Put 250 women in a room and what do they talk about?

Try utility deregulation, gasoline pricing, managed care, Indonesian relations, global warming.

And, AIDs, telecommunications, medical privacy, economic development and infertility.

When women legislators get together, there's never a dull moment. Or, a free moment.

I just spent four days with representatives and senators, as well as governors and mayors and lieutenant governors, attending the National Order of Women Legislators national meeting. And from 6:30 each morning, when our first breakfast meeting started, until 6:30 each evening, it was nonstop information.

We heard from former Texas Governor Ann Richards, who confessed that her new, neat, slim and trim appearance is thanks to weight training. "Bet you're all saying, 'my, she looks good for her age,'" was how she started her speech.

And from Loretta Sanchez, the California Congresswoman still fighting the hotly contested election (she beat the incumbent by less than a thousand votes) to keep her seat.

From Jack Canfield, author of "Chicken Soup for the Soul." Admiral Joseph Preuher, Commander of the U.S. Pacific Command.
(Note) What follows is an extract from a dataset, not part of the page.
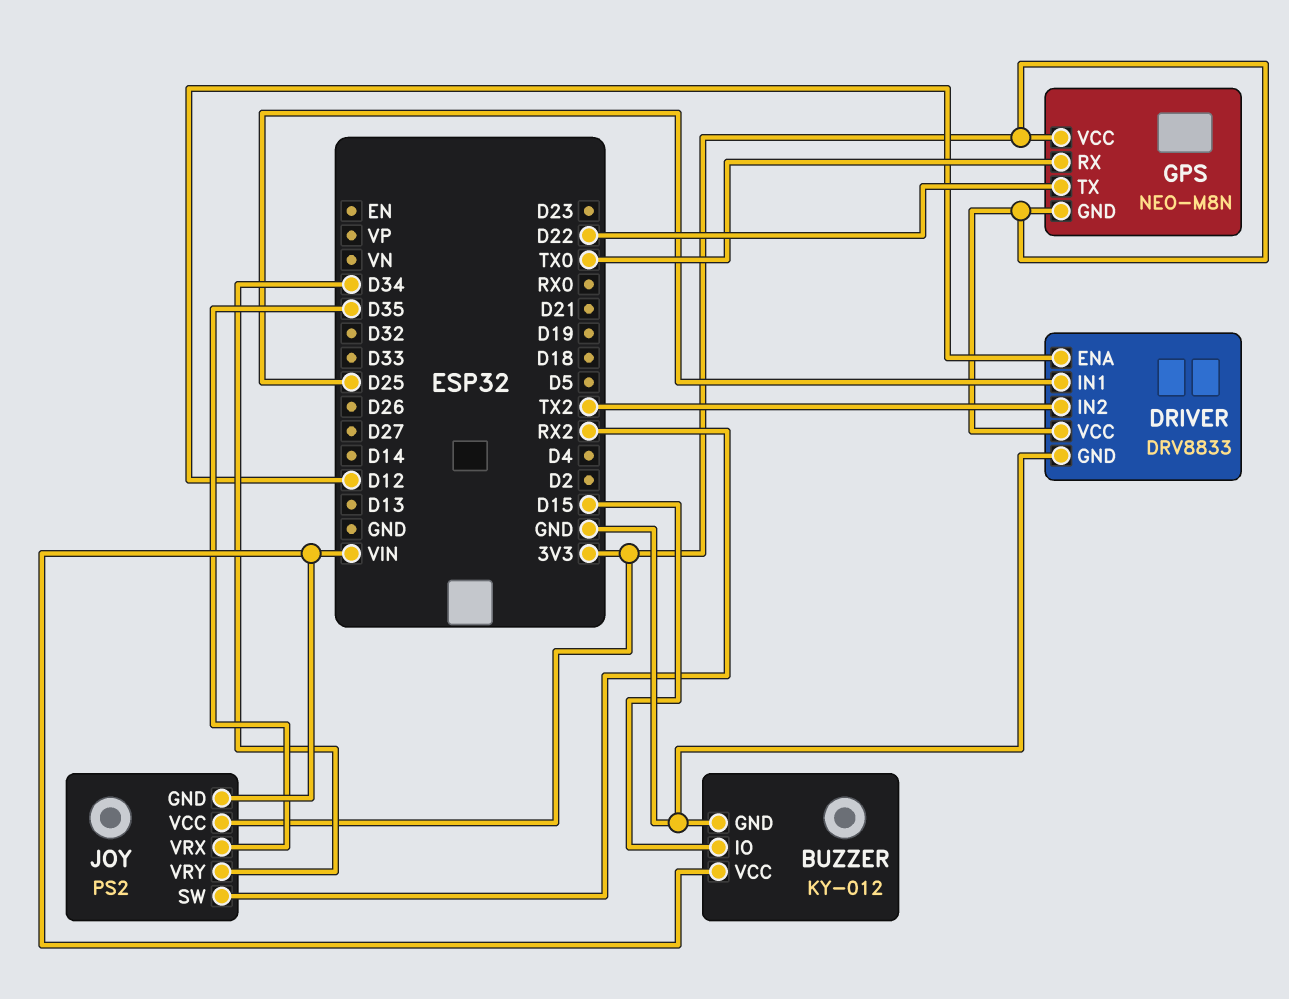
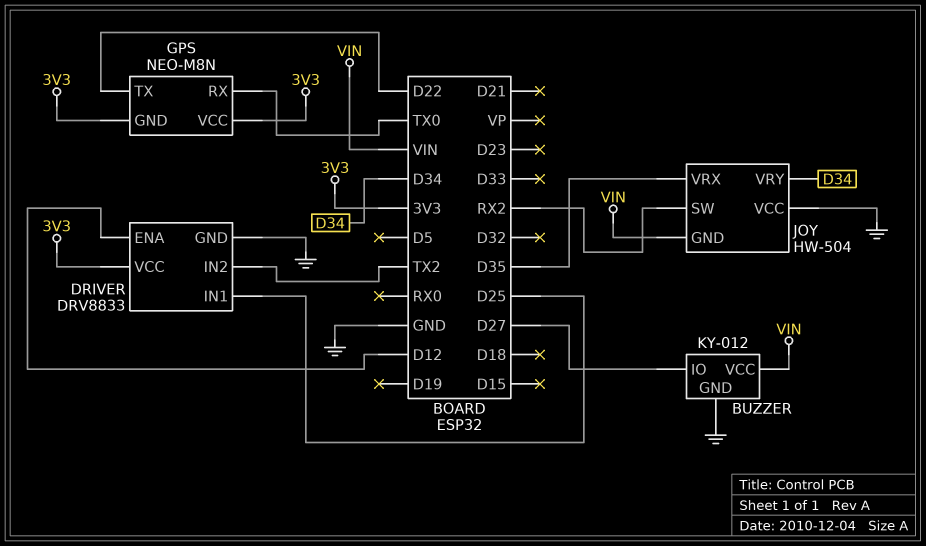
BUZZER pin IO: D15 -> D27
JOY: PS2 -> HW-504
JOY pin VCC: 3V3 -> GND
From Nebraska Lt. Gov. Kim Robak, Federal Emergency Management Agency Director James Lee Witt, and CNN Political Analyst Bill Schneider.

From economist Wendy Gramm (as in spouse of Phil), Secretary of the Army Togo West who gave a preview of what his investigation discovered about sexual misconduct (female recruits are more worried about job equality than harassment), Guam Lt. Gov. Madeleine Bordallo, and Hawaii Governor Benjamin Cayetano, who collapsed the next day and was hospitalized. Was it something we said?

Yes, even Don Ho, who gave us a private concern for our closing reception.

But none of these were the stars. The stars were my fellow legislators who came from North Dakota to Texas, New Hampshire to California, Florida to Hawaii, to talk about what their states' main problems are, and what they are doing to solve them.

A lot of issues are shared with New England--deregulation, river cleanup, prevention of child abuse and neglect. Some are important to only a few--hog farm sludge and the Western Governor's University, for example.

But all were interesting. Establishment of a women's commission in Arkansas, internet privacy in Texas, privatization of social services in Oregon, learn fare in Iowa where parents who's kids aren't in school either are fined or, when appropriate, lose their welfare benefits.

Day care in Colorado, foster care in Florida, endangered species in Hawaii, juvenile justice in Colorado, teen pregnancy in Louisiana, Indian gaming in Missouri and New Mexico.

Graduated drivers licenses for teens in South Carolina, parental rights in New Jersey, chemical castration in Louisiana, a DNA databank in Vermont.

The Wyoming delegate went so far as to call her state a "third world state."

Now, as in all meetings, some were deadly. The professor talking about gas pricing was a good speaker, but overloaded with projections. And words. An hour and a half of gasoline made me want to gas him. One of the speakers, basically, gave a 20-minute commercial for his telephone company. And the Ambassador to Indonesia wasn't about to admit any problems with the slaughters of civilians in one corner of the world's fourth largest country.

But, overall, it was excellent.

And there were special activities, too. A mini-workshop, offering ideas on how to dress professionally. I declined the offer to let them cut my hair, explaining that I'm dryer, roller and curl impaired. And three sessions with experts in media, speeches and voice. I have to smile more.

There's was a blessing of an ancient burial ground, and explanation of old burial customs.

But the highlight was, indeed, discussion of the issues. All issues.

And I was once again reminded that there's no such thing as a woman's issue. Important issues are everyone's issue. And the most important issue of all is economic.